SOURCE PASSAGE.

● ● ● ●

I just wanna cut a hole in my kitchen counter.

At, say, five or six pm on a Thursday.

Is that too much to ask for?


Yesterday I bought a new sink and faucet.  The old faucet was too crusty to rotate and the sink just wouldn’t stay clean.  Time for stainless steel!  I chose nine pm last night to install it.  Seemed easy enough and I would then let the silicone sealant around the rim dry overnight.  Today, my kitchen would be back in business.  The new sink is the same size as the old one, almost.  So I have to cut the hole about a half inch larger.  I gave up last night, borrowed a jig saw for the job today, and found out quickly I needed to run out and buy a finer toothed blade.

● ● ● ●

STORED RECORDS.
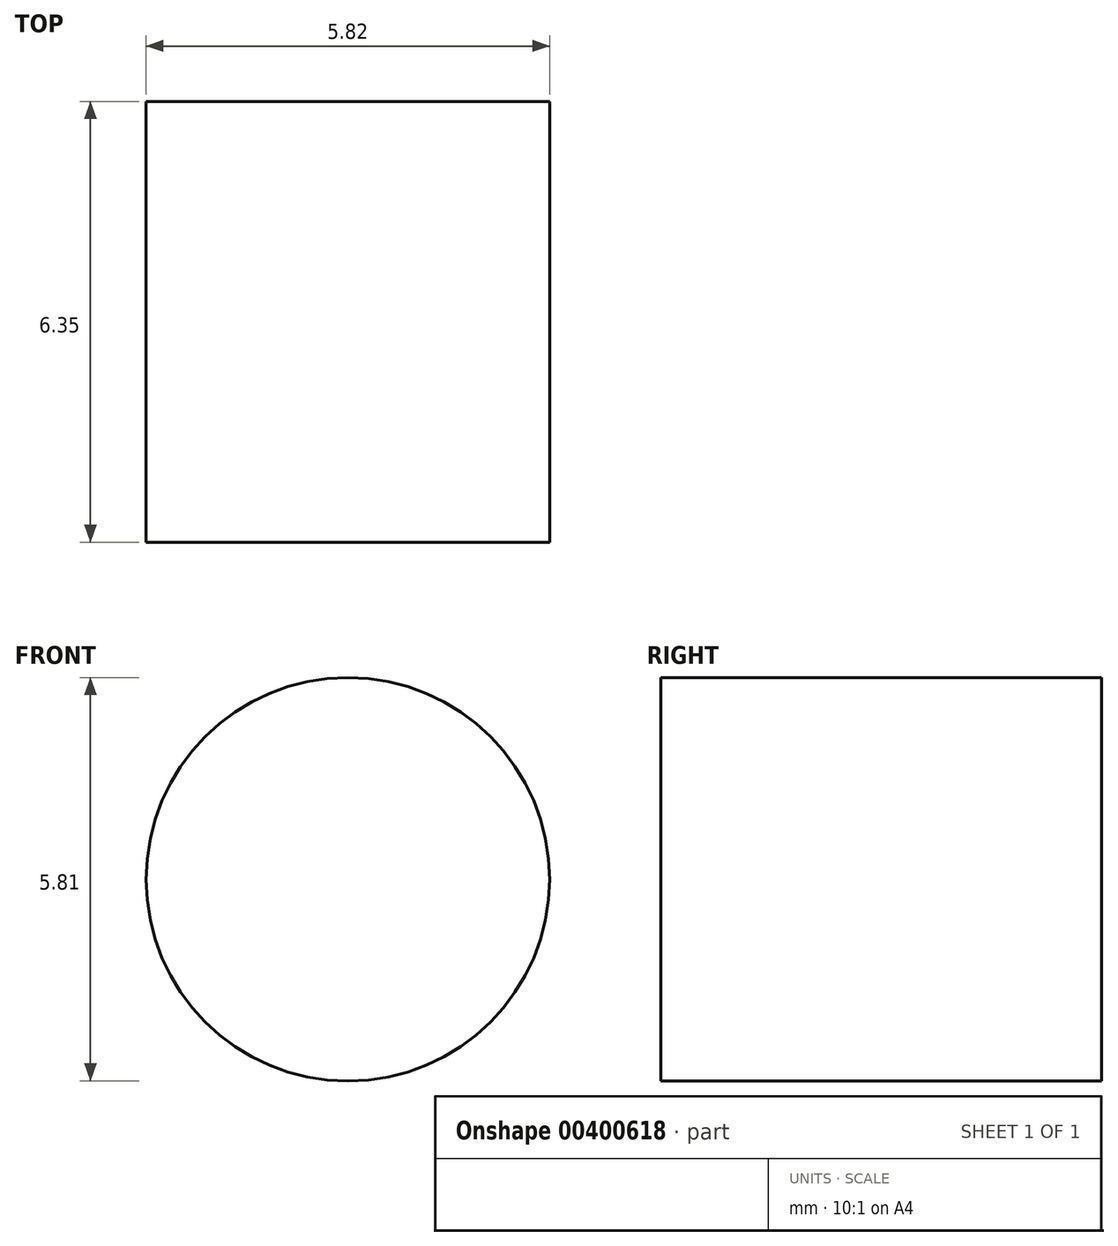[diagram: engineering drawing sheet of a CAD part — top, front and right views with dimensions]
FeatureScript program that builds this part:
annotation { "Feature Type Name" : "Feature", "Feature Type Description" : "" }
export const myFeature = defineFeature(function(context is Context, id is Id, definition is map)
    precondition{}
    {
        {
            var Q0;
            Q0=qCreatedBy(makeId("Front.planeOp"),FACE);
            var sketch = newSketch(context, id + "F0", { "sketchPlane" : qUnion([Q0])});
            skCircle(sketch, "E0", {"center": v(-19.86, 2.63) * mm, "radius": 2.9 * mm});
            skSolve(sketch);
        }
        {
            var Q0;
            Q0=makeQuery(id+"F0.imprint","IMPRINT",FACE,{"disambiguationData":[TD([[makeQuery(id+"F0.imprint","IMPRINT",EDGE,{"derivedFrom":sQuery(id+"F0.wireOp",EDGE,"E0")}),1.0]])]});
            extrude(context, id + "F1", {"entities" : qUnion([Q0]), "depth" : 6.35 * mm});
        }
    });
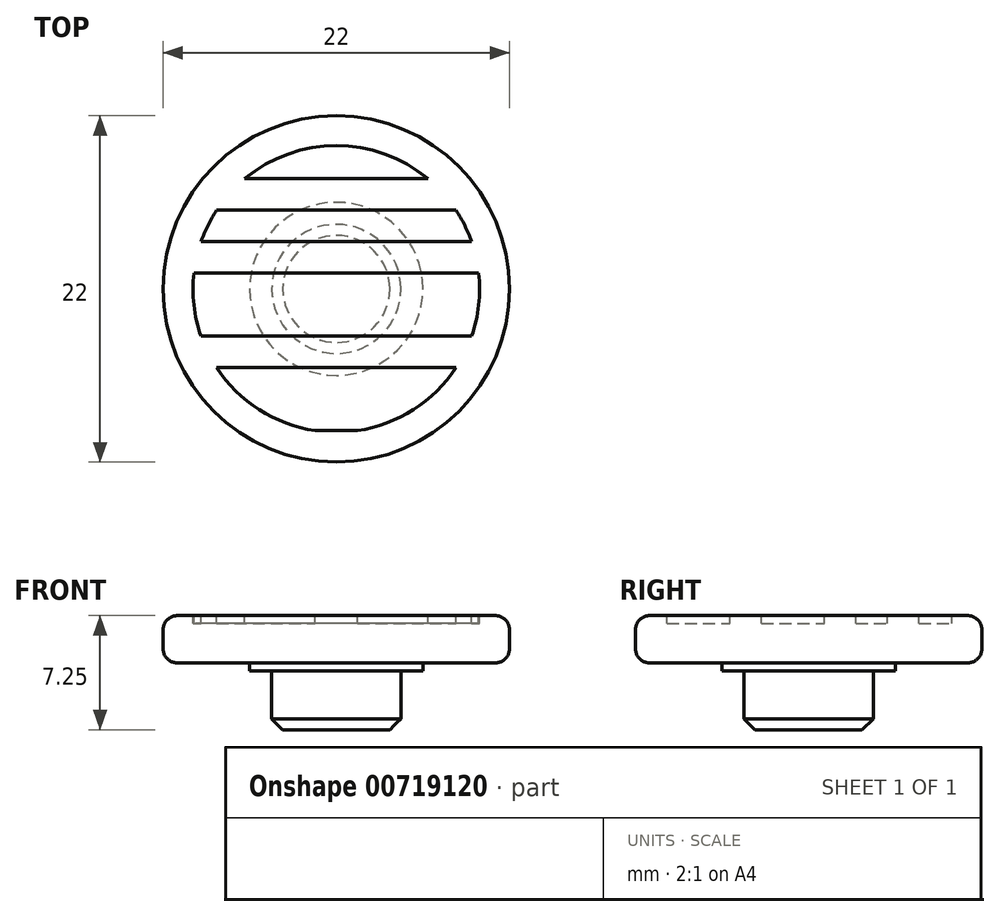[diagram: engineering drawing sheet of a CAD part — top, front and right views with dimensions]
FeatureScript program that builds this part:
annotation { "Feature Type Name" : "Feature", "Feature Type Description" : "" }
export const myFeature = defineFeature(function(context is Context, id is Id, definition is map)
    precondition{}
    {
        {
            var Q0;
            Q0=qCreatedBy(makeId("Top.planeOp"),FACE);
            var sketch = newSketch(context, id + "F0", { "sketchPlane" : qUnion([Q0])});
            skCircle(sketch, "E0", {"center": v(0, 0) * mm, "radius": 4.1 * mm});
            skCircle(sketch, "E1", {"center": v(0, 0) * mm, "radius": 11 * mm});
            skCircle(sketch, "E2", {"center": v(0, 0) * mm, "radius": 5.5 * mm});
            skSolve(sketch);
        }
        {
            var Q0;
            Q0=makeQuery(id+"F0.imprint","IMPRINT",FACE,{"disambiguationData":[TD([[makeQuery(id+"F0.imprint","IMPRINT",EDGE,{"derivedFrom":sQuery(id+"F0.wireOp",EDGE,"E0")}),-1.0]])]});
            var Q1;
            Q1=makeQuery(id+"F0.imprint","IMPRINT",FACE,{"disambiguationData":[TD([[makeQuery(id+"F0.imprint","IMPRINT",EDGE,{"derivedFrom":sQuery(id+"F0.wireOp",EDGE,"E0")}),1.0]])]});
            var Q2;
            Q2=makeQuery(id+"F0.imprint","IMPRINT",FACE,{"disambiguationData":[TD([[makeQuery(id+"F0.imprint","IMPRINT",EDGE,{"derivedFrom":sQuery(id+"F0.wireOp",EDGE,"E1")}),1.0]])]});
            extrude(context, id + "F1", {"entities" : qUnion([Q0, Q1, Q2]), "depth" : 3 * mm, "offsetDistance" : 25 * mm});
        }
        {
            var Q0;
            Q0=makeQuery(id+"F0.imprint","IMPRINT",FACE,{"disambiguationData":[TD([[makeQuery(id+"F0.imprint","IMPRINT",EDGE,{"derivedFrom":sQuery(id+"F0.wireOp",EDGE,"E0")}),1.0]])]});
            extrude(context, id + "F2", {"entities" : qUnion([Q0]), "operationType" : NewBodyOperationType.ADD, "oppositeDirection" : true, "depth" : 4.25 * mm, "offsetDistance" : 25 * mm});
        }
        {
            var Q0;
            Q0=makeQuery(id+"F2.opExtrude","CAP_FACE",FACE,{"disambiguationData":[OSD([sQuery(id+"F0.wireOp",EDGE,"E0")])],"isStart":false});
            chamfer(context, id + "F3", {"entities" : qUnion([Q0]), "width" : 0.7 * mm});
        }
        {
            var Q0;
            Q0=makeQuery(id+"F1.opExtrude","SWEPT_FACE",FACE,{"disambiguationData":[OSD([sQuery(id+"F0.wireOp",EDGE,"E1")])]});
            fillet(context, id + "F4", {"entities" : qUnion([Q0]), "radius" : 0.9 * mm, "allowEdgeOverflow" : false});
        }
        {
            var Q0;
            Q0=makeQuery(id+"F0.imprint","IMPRINT",FACE,{"disambiguationData":[TD([[makeQuery(id+"F0.imprint","IMPRINT",EDGE,{"derivedFrom":sQuery(id+"F0.wireOp",EDGE,"E0")}),-1.0]])]});
            extrude(context, id + "F5", {"entities" : qUnion([Q0]), "operationType" : NewBodyOperationType.ADD, "oppositeDirection" : true, "depth" : .5 * mm, "offsetDistance" : 25 * mm});
        }
        {
            var Q0;
            Q0=makeQuery(id+"F1.opExtrude","CAP_FACE",FACE,{"disambiguationData":[OSD([sQuery(id+"F0.wireOp",EDGE,"E1")])],"isStart":false});
            var sketch = newSketch(context, id + "F6", { "sketchPlane" : qUnion([Q0])});
            skCircle(sketch, "E3.0", {"center": v(0, 0) * mm, "radius": 9.1 * mm});
            skLineSegment(sketch, "E4.bottom", {"start": v(15.2, 1) * mm, "end": v(-15.2, 1) * mm});
            skLineSegment(sketch, "E4.top", {"start": v(15.2, -1) * mm, "end": v(-15.2, -1) * mm});
            skLineSegment(sketch, "E4.left", {"start": v(15.2, 1) * mm, "end": v(15.2, -1) * mm, "construction": true});
            skLineSegment(sketch, "E4.right", {"start": v(-15.2, 1) * mm, "end": v(-15.2, -1) * mm, "construction": true});
            skLineSegment(sketch, "E5.0.1.0", {"start": v(15.2, 3) * mm, "end": v(-15.2, 3) * mm});
            skLineSegment(sketch, "E5.0.1.1", {"start": v(15.2, 5) * mm, "end": v(-15.2, 5) * mm});
            skLineSegment(sketch, "E5.0.2.0", {"start": v(15.2, 7) * mm, "end": v(-15.2, 7) * mm});
            skLineSegment(sketch, "E5.0.2.1", {"start": v(15.2, 9) * mm, "end": v(-15.2, 9) * mm});
            skLineSegment(sketch, "E5.direction2", {"start": v(-15.2, -1) * mm, "end": v(-15.2, 3) * mm, "construction": true});
            skLineSegment(sketch, "E6.0.1.0", {"start": v(15.2, -5) * mm, "end": v(-15.2, -5) * mm});
            skLineSegment(sketch, "E6.0.1.1", {"start": v(15.2, -3) * mm, "end": v(-15.2, -3) * mm});
            skLineSegment(sketch, "E6.0.2.0", {"start": v(15.2, -9) * mm, "end": v(-15.2, -9) * mm});
            skLineSegment(sketch, "E6.0.2.1", {"start": v(15.2, -7) * mm, "end": v(-15.2, -7) * mm});
            skLineSegment(sketch, "E6.direction1", {"start": v(-15.2, -1) * mm, "end": v(9.8, -1) * mm, "construction": true});
            skLineSegment(sketch, "E6.direction2", {"start": v(-15.2, -1) * mm, "end": v(-15.2, -5) * mm, "construction": true});
            skSolve(sketch);
        }
        {
            var Q0;
            {var subQ0=sQuery(id+"F6.wireOp",EDGE,"E6.0.2.1");var subQ1=sQuery(id+"F6.wireOp",EDGE,"E3.0");var subQ2=makeQuery(id+"F6.imprint","INTERSECT",VERTEX,{"disambiguationData":[OD(0.0)],"derivedFrom":[subQ1,subQ0]});Q0=makeQuery(id+"F6.imprint","IMPRINT",FACE,{"disambiguationData":[TD([[makeQuery(id+"F6.imprint","IMPRINT",EDGE,{"disambiguationData":[TD([[subQ2,-1.0]])],"derivedFrom":subQ1}),1.0]])]});}
            var Q1;
            {var subQ0=sQuery(id+"F6.wireOp",EDGE,"E6.0.1.1");var subQ1=sQuery(id+"F6.wireOp",EDGE,"E3.0");var subQ2=makeQuery(id+"F6.imprint","INTERSECT",VERTEX,{"disambiguationData":[OD(0.0)],"derivedFrom":[subQ1,subQ0]});Q1=makeQuery(id+"F6.imprint","IMPRINT",FACE,{"disambiguationData":[TD([[makeQuery(id+"F6.imprint","IMPRINT",EDGE,{"disambiguationData":[TD([[subQ2,-1.0]])],"derivedFrom":subQ1}),1.0]])]});}
            var Q2;
            {var subQ0=sQuery(id+"F6.wireOp",EDGE,"E4.bottom");var subQ1=sQuery(id+"F6.wireOp",EDGE,"E3.0");var subQ2=makeQuery(id+"F6.imprint","INTERSECT",VERTEX,{"disambiguationData":[OD(1.0)],"derivedFrom":[subQ1,subQ0]});Q2=makeQuery(id+"F6.imprint","IMPRINT",FACE,{"disambiguationData":[TD([[makeQuery(id+"F6.imprint","IMPRINT",EDGE,{"disambiguationData":[TD([[subQ2,-1.0]])],"derivedFrom":subQ1}),1.0]])]});}
            var Q3;
            {var subQ0=sQuery(id+"F6.wireOp",EDGE,"E5.0.1.0");var subQ1=sQuery(id+"F6.wireOp",EDGE,"E3.0");var subQ2=makeQuery(id+"F6.imprint","INTERSECT",VERTEX,{"disambiguationData":[OD(0.0)],"derivedFrom":[subQ1,subQ0]});Q3=makeQuery(id+"F6.imprint","IMPRINT",FACE,{"disambiguationData":[TD([[makeQuery(id+"F6.imprint","IMPRINT",EDGE,{"disambiguationData":[TD([[subQ2,-1.0]])],"derivedFrom":subQ1}),1.0]])]});}
            var Q4;
            {var subQ0=sQuery(id+"F6.wireOp",EDGE,"E5.0.2.0");var subQ1=sQuery(id+"F6.wireOp",EDGE,"E3.0");var subQ2=makeQuery(id+"F6.imprint","INTERSECT",VERTEX,{"disambiguationData":[OD(0.0)],"derivedFrom":[subQ1,subQ0]});Q4=makeQuery(id+"F6.imprint","IMPRINT",FACE,{"disambiguationData":[TD([[makeQuery(id+"F6.imprint","IMPRINT",EDGE,{"disambiguationData":[TD([[subQ2,-1.0]])],"derivedFrom":subQ1}),1.0]])]});}
            var Q5;
            {var subQ0=sQuery(id+"F6.wireOp",EDGE,"E6.0.2.0");var subQ1=sQuery(id+"F6.wireOp",EDGE,"E3.0");var subQ2=makeQuery(id+"F6.imprint","INTERSECT",VERTEX,{"disambiguationData":[OD(0.0)],"derivedFrom":[subQ1,subQ0]});Q5=makeQuery(id+"F6.imprint","IMPRINT",FACE,{"disambiguationData":[TD([[makeQuery(id+"F6.imprint","IMPRINT",EDGE,{"disambiguationData":[TD([[subQ2,-1.0]])],"derivedFrom":subQ1}),1.0]])]});}
            var Q6;
            {var subQ0=sQuery(id+"F6.wireOp",EDGE,"E5.0.2.1");var subQ1=sQuery(id+"F6.wireOp",EDGE,"E3.0");var subQ2=makeQuery(id+"F6.imprint","INTERSECT",VERTEX,{"disambiguationData":[OD(0.0)],"derivedFrom":[subQ1,subQ0]});Q6=makeQuery(id+"F6.imprint","IMPRINT",FACE,{"disambiguationData":[TD([[makeQuery(id+"F6.imprint","IMPRINT",EDGE,{"disambiguationData":[TD([[subQ2,-1.0]])],"derivedFrom":subQ1}),1.0]])]});}
            extrude(context, id + "F7", {"entities" : qUnion([Q0, Q1, Q2, Q3, Q4, Q5, Q6]), "operationType" : NewBodyOperationType.REMOVE, "oppositeDirection" : true, "depth" : .5 * mm, "offsetDistance" : 25 * mm});
        }
    });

● ● ● ●

Translate this sentence from the kitchen sink passage into Spanish: "Yesterday I bought a new sink and faucet."

Ayer compré un fregadero y un grifo nuevos.